OAKLAND, Calif. — The White Sox scored all four runs of their runs in the third inning against the Oakland Athletics Monday night, and that was all they needed to win their season opener.

Barely.

After jumping on 36-year-old left-hander Rich Hill for a four-spot — including two unearned runs thanks to a two-run error that should have ended the Sox’ damage at two runs, ace Chris Sale gave up three in the bottom of the third. But that was it for the A’s. Sale regrouped, put four zeros on the board and let the bullpen salt away a 4-3 victory.

“I think it’s huge, really,” Sale (1-0) said of snagging a win on Opening Day. “You have music playing, you have smiles. We are having fun. So, any time you get the first one out of the gate, it’s like the first strike of the game, once you get the first strike, once you get the first win of the year, you kind of exhale a little bit and just go from there. Business as usual.”

Sale was business as usual with seven innings, eight strikeouts and one walk while allowing one seven hits. Zach Duke and Nate Jones took care of the outs in the eighth inning and David Robertson, after issuing a leadoff walk to Coco Crisp, got three straight outs for the save. Jake Petricka also gave up a leadoff walk in the eighth, which is no way to preserve leads.

The Sox, who also had two runners caught stealing on left-hander pickoff moves (Adam Eaton, Brett Lawrie) committed an error (center fielder Austin Jackson on a bobble charging a base hit), popped up a sacrifice bunt attempt (Dioner Navarro) and had a near collision in short center field (Jackson and Lawrie) on a pop fly.

“It wasn’t pretty, but offensively we got something going [in the one inning],” manager Robin Ventura said.

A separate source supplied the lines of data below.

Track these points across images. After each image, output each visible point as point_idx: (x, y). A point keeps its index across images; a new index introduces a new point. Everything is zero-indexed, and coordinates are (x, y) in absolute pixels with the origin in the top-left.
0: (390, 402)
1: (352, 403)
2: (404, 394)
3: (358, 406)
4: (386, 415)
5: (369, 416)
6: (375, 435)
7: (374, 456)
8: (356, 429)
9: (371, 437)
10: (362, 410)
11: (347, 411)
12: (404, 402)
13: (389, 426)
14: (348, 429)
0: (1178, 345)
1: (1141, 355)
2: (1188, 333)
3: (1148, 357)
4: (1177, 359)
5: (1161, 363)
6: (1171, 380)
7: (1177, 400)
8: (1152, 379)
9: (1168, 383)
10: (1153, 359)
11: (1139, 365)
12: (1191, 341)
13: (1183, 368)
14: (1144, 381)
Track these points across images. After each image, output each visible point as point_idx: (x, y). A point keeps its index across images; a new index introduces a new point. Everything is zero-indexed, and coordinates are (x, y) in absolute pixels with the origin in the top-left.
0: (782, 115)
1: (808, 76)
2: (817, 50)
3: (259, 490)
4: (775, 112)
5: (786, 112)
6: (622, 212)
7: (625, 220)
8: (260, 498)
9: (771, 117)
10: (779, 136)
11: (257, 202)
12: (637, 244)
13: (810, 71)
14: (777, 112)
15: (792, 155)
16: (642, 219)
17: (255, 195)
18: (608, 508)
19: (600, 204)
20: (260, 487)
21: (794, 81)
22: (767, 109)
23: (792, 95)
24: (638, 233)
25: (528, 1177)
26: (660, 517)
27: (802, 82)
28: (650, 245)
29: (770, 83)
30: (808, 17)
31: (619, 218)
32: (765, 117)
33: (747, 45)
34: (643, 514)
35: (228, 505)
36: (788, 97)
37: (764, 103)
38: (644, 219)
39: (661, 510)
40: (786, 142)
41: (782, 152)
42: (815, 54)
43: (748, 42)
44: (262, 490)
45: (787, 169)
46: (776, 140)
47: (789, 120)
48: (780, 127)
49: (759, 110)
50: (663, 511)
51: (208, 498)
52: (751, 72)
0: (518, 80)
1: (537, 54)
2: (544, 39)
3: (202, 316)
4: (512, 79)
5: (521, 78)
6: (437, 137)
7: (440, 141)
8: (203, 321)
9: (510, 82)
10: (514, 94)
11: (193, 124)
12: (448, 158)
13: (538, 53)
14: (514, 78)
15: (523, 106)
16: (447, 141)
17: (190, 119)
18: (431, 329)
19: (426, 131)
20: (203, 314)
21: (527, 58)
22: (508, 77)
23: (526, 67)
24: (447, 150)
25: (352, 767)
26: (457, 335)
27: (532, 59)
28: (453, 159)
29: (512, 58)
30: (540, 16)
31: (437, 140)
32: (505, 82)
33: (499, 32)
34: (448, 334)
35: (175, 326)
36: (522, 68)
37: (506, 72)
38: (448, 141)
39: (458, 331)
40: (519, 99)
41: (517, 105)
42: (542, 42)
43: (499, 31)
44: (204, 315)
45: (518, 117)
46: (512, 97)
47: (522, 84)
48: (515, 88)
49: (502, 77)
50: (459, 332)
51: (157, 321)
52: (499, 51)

“Good to get this one out of the way. [Sale] got a win. We got a win, and we’ll take it.”

<em>Adam Eaton (1) and Brett Lawrie high-five one another after they beat the Oakland Athletics on Opening Day at The Coliseum (Getty Images).</em>

Adam Eaton (1) and Brett Lawrie high-five one another after they beat the Oakland Athletics on Opening Day at The Coliseum (Getty Images).

In the third, Eaton tripled home Jackson with the Sox’ first run of 2016 and scored on Jimmy Rollins’ bloop single to right. After Jose Abreu doubled Rollins to third, Hill (who last 2 2/3 innings) struck out Todd Frazier (0-for-4) for the second time but the Sox were gifted two more runs on an infield error.

A’s shortstop Marcus Semien ranged behind second base to glove Melky Cabrera’s ground ball, but Semien’s throw pulled first baseman Mark Canha off the bag, deflected off his glove, and two runs scored. Canha was charged with the error.

Sale opened his season by pitching two perfect innings before Jed Lowrie poked a two-run single to right with two outs and Danny Valencia’s RBI single scored Lowrie.

Hill, scheduled to start Tuesday, was pressed into service when A’s ace Sonny Gray was scratched because of food poisoning. That made switch-hitting Dioner Navarro the starting Sox catcher instead of lefty hitting Alex Avila.

Sale, who had a comfortable working relationship with the departed Tyler Flowers, said working with Navarro “went great.”

“Same page. I liked it a lot,” Sale said. “He actually got me doing some things that … kind of stepping outside of the box. But I’m looking forward to making that a good thing.”

Sale said Navarro had him throwing two-seamers in to righties, which he doesn’t normally do.

“Really focusing on getting the ball down, too,” Sale said. “He was trying to calm me down as well out there, try not to get too hot when things started rolling for the other team a little bit. I think we have something good going.”